[DESCRIPTION OF THE TASK]
Could you please output all of the data exactly, without the images?

[INFORMATION SUPPLIED]
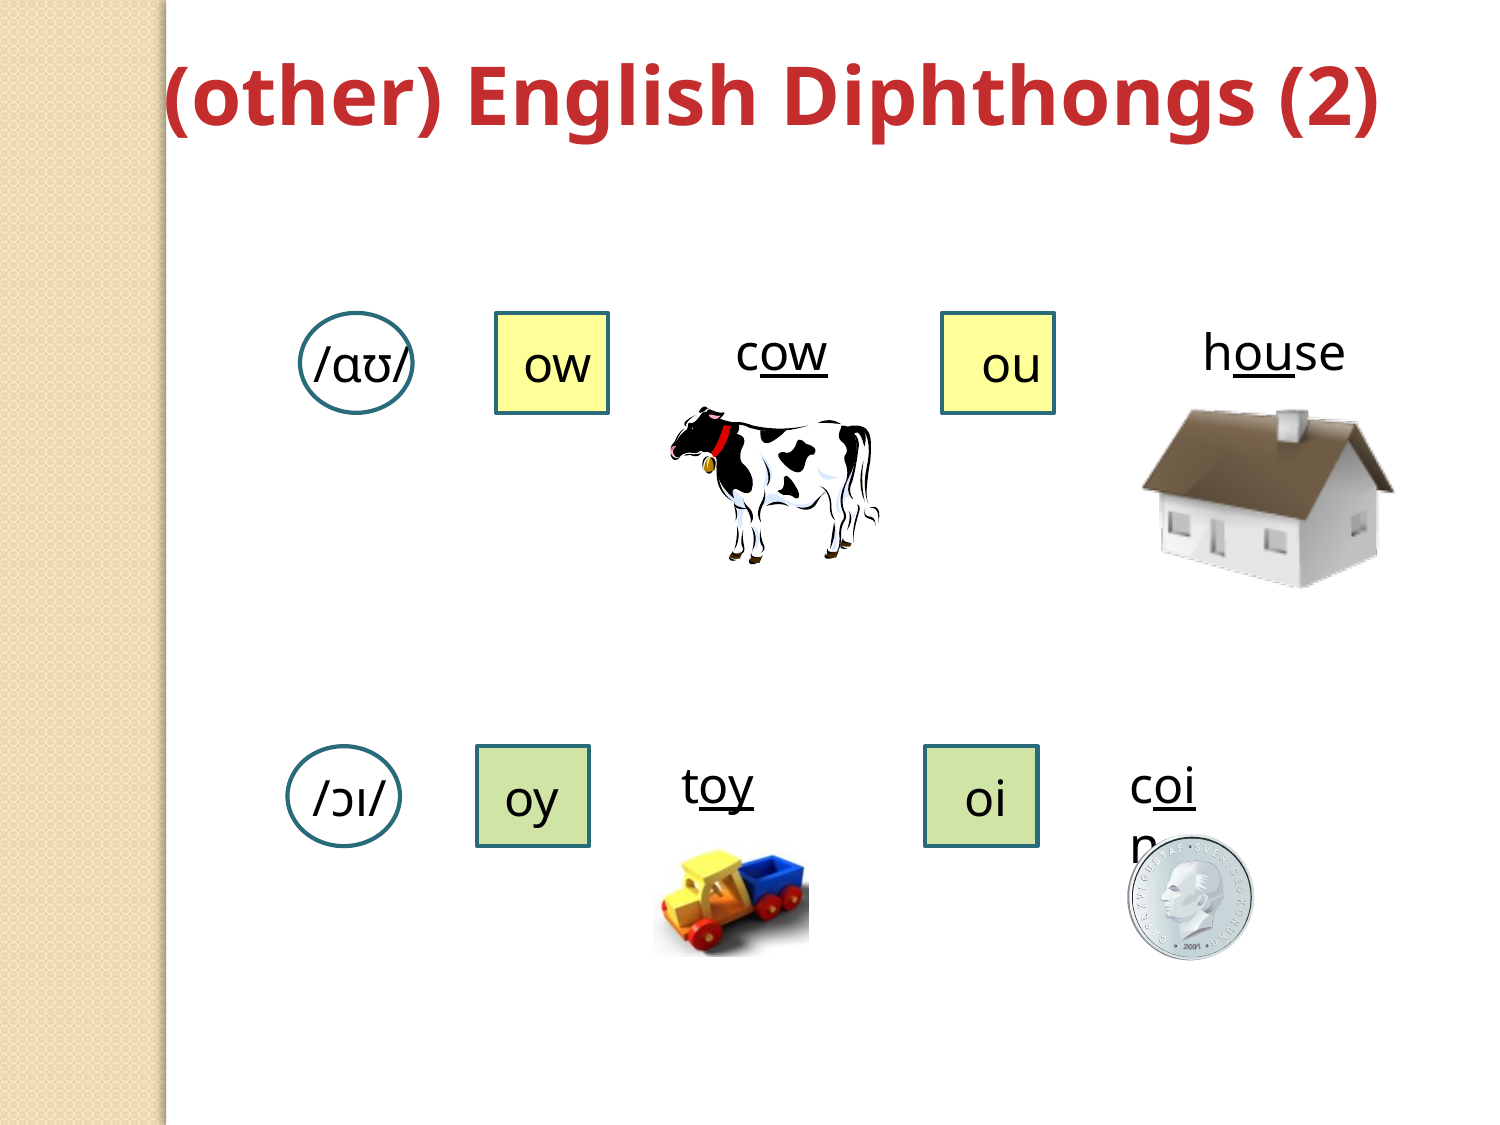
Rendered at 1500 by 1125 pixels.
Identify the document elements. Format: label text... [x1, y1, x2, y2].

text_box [287, 745, 1255, 961]
text_box (other) English Diphthongs (2) [148, 24, 1400, 160]
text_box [287, 312, 1426, 601]
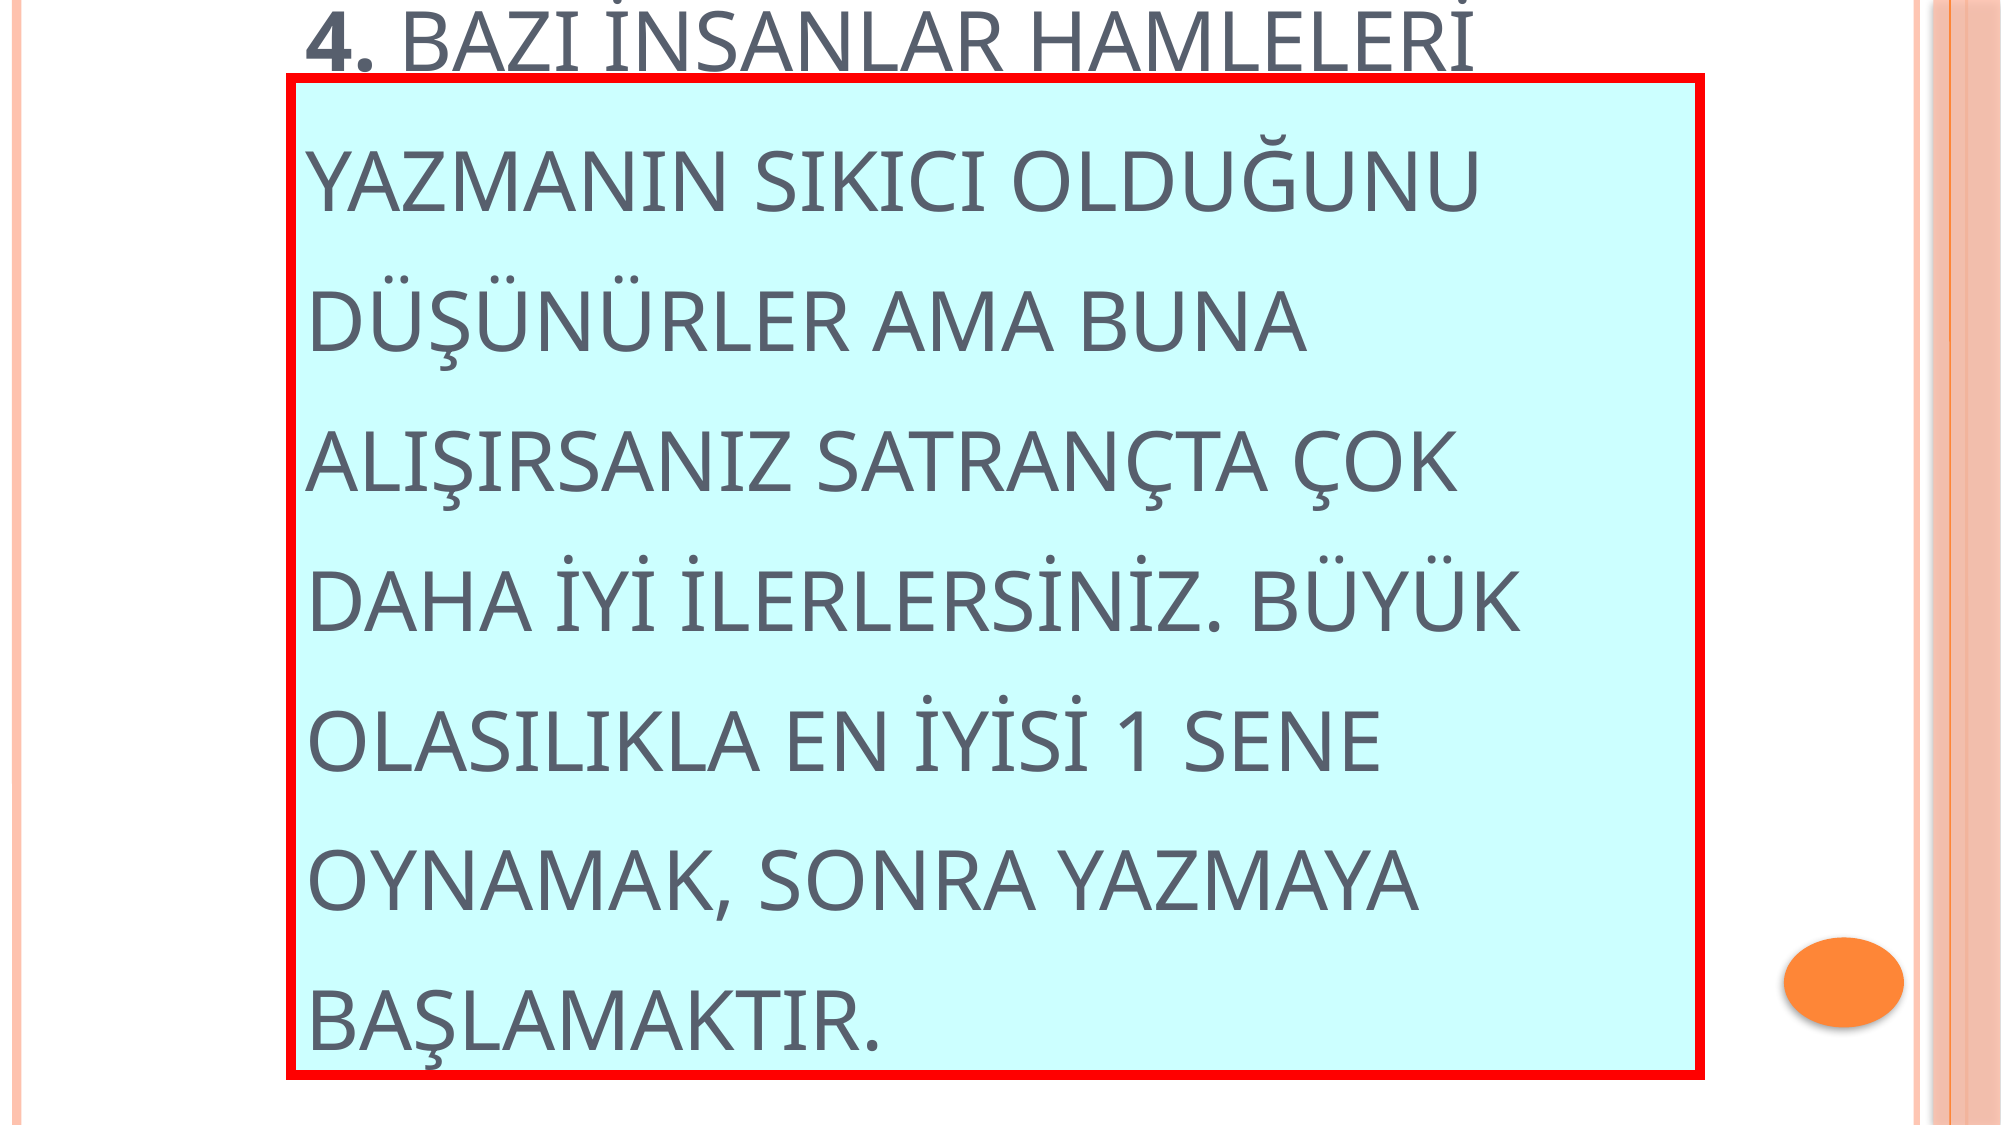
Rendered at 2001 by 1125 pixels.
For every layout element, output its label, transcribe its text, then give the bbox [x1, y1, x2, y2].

title 4. Bazı insanlar hamleleri yazmanın sıkıcı olduğunu düşünürler ama buna alışırsanız satrançta çok daha iyi ilerlersiniz. Büyük olasılıkla en iyisi 1 sene oynamak, sonra yazmaya başlamaktır. [291, 78, 1700, 1075]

[SOLVED EXERCISE]
Rendered at 1500 by 1125 pixels.
Identify the document elements. Format: label text... [x1, y1, x2, y2].

text_box [287, 745, 1255, 961]
text_box (other) English Diphthongs (2) [148, 24, 1400, 160]
text_box [287, 312, 1426, 601]
Rendered at 2001 by 1125 pixels.
For every layout element, output its label, transcribe its text, then give the bbox [x1, y1, x2, y2].

title 4. Bazı insanlar hamleleri yazmanın sıkıcı olduğunu düşünürler ama buna alışırsanız satrançta çok daha iyi ilerlersiniz. Büyük olasılıkla en iyisi 1 sene oynamak, sonra yazmaya başlamaktır. [291, 78, 1700, 1075]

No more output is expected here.